(REQUIRED ACTIONS):
1. Set down everything in the AArch64 patch review from "Event Timeline" down to "sensible to me.".
2. In the AArch64 patch review, which component does the patch port the ISel pattern for MUL/ADD fusing to?
3. Continue the AArch64 patch review from where it stops.

This is an archive of the discontinued LLVM Phabricator instance.

[AArch64] Fix over-eager fusing of NEON SIMD MUL/ADD
ClosedPublic

Authored by sanwou01 on Nov 25 2019, 8:37 AM.

Details

Summary

The ISel pattern for SIMD MLA is a bit too eager: it replaces the ADD with an
MLA even when the MUL cannot be eliminated, e.g. when it has another use. An
MLA is usually has a higher latency than an ADD (and there are fewer pipes
available that can execute it), so trading an MLA for an ADD is not great.

ISel is not taking the number of uses of the MUL result into account, nor any
other factors such as the length of the critical path or other resource pressure.

The MachineCombiner is able to make these judgments so this patch ports the ISel
pattern for MUL/ADD fusing to the MachineCombiner.

Similarly for MUL/SUB -> MLS, as well as the indexed variants.

The change has no impact on SPEC CPU© intrate nor fprate.

Diff Detail

Event Timeline

sanwou01 created this revision.Nov 25 2019, 8:37 AM
sanwou01 updated this revision to Diff 230913.Nov 25 2019, 8:51 AM
sanwou01 edited the summary of this revision. (Show Details)

Added performance evaluation results

This is because a mla is usually more expensive than a add? Seems sensible to me.

I don't know this code very well though.

(DATA ENTRIES):
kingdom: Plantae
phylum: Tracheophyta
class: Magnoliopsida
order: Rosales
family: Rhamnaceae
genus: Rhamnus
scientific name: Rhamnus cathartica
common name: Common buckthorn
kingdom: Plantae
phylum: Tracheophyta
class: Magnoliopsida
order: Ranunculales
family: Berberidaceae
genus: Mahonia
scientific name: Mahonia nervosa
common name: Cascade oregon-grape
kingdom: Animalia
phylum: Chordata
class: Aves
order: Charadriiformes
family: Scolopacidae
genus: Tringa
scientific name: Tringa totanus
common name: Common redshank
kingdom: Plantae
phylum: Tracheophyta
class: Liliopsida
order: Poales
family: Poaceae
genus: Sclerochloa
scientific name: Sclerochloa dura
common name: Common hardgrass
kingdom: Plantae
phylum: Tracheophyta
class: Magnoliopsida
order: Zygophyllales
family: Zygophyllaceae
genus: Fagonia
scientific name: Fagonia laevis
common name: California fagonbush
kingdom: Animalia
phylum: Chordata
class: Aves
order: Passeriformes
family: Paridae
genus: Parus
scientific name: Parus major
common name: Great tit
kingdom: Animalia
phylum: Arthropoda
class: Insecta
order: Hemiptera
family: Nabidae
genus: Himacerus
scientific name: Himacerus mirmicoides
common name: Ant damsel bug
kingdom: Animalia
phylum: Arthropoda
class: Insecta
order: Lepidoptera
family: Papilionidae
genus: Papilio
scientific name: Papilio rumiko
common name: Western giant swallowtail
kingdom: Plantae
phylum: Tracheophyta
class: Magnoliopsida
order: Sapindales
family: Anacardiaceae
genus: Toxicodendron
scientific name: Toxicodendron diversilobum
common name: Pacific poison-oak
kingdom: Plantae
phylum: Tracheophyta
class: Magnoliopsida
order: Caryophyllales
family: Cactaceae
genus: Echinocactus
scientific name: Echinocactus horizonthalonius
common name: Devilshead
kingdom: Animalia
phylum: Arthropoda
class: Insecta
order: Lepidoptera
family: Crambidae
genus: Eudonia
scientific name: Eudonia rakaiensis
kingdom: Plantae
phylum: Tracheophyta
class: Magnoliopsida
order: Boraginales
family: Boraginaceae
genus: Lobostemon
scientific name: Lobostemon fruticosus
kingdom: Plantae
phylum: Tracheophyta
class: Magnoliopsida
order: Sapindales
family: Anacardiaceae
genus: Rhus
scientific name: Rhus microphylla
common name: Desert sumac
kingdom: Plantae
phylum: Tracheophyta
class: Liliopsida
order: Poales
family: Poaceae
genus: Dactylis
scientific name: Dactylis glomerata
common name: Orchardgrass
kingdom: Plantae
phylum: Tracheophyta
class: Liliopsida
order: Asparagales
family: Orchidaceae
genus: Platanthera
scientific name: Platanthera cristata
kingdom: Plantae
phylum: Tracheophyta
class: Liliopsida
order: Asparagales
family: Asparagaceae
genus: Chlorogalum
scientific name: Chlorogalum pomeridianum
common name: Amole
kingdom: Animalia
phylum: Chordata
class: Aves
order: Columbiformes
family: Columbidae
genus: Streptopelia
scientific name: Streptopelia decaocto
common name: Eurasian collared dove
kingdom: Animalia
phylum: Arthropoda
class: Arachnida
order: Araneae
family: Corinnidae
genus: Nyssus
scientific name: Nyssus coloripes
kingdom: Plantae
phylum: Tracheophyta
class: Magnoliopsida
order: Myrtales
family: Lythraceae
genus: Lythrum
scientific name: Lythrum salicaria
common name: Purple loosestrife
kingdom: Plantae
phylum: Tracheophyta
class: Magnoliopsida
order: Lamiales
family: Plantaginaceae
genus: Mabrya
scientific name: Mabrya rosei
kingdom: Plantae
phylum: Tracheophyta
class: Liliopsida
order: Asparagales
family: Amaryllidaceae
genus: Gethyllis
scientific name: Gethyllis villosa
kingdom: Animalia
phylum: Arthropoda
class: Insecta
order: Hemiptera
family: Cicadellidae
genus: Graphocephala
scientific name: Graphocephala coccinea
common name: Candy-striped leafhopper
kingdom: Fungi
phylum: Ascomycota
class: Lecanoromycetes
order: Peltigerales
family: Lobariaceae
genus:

(ANSWERS BY TASK):
1.
Event Timeline

sanwou01 created this revision.Nov 25 2019, 8:37 AM
sanwou01 updated this revision to Diff 230913.Nov 25 2019, 8:51 AM
sanwou01 edited the summary of this revision. (Show Details)

Added performance evaluation results

This is because a mla is usually more expensive than a add? Seems sensible to me.

2. The MachineCombiner.

3.
llvm/lib/Target/AArch64/AArch64InstrInfo.td
3827–3831

You might want to keep these on separate lines, with the comment making them quite long.

sanwou01 updated this revision to Diff 231024.Nov 26 2019, 1:45 AM
sanwou01 edited the summary of this revision. (Show Details)

Clarified commit message; fixed long lines.

sanwou01 marked an inline comment as done.Nov 26 2019, 1:46 AM

Is the plan to add the indexed variants too? To treat them in the same way.

llvm/include/llvm/CodeGen/MachineCombinerPattern.h
42

Do these need V's on the front? The type is already in the name.

llvm/lib/Target/AArch64/AArch64InstrInfo.cpp
4197

Is ReplacedAddend ever not nullptr?

sanwou01 updated this revision to Diff 231449.Nov 28 2019, 9:24 AM
sanwou01 marked 3 inline comments as done.
sanwou01 retitled this revision from [AArch64] Fix over-eager fusing of integer NEON MUL/ADD to [AArch64] Fix over-eager fusing of NEON SIMD MUL/ADD.
sanwou01 edited the summary of this revision. (Show Details)

Addressed @dmgreen's comments.

Is the plan to add the indexed variants too? To treat them in the same way.

Good shout. I've given the indexed variants the same treatment.

dmgreen added inline comments.Nov 28 2019, 10:47 AM
llvm/lib/Target/AArch64/AArch64InstrInfo.cpp
4086

Can you explain what this means? Are these not already SIMD MULADDs?

sanwou01 marked 2 inline comments as done.Nov 29 2019, 1:40 AM
sanwou01 added inline comments.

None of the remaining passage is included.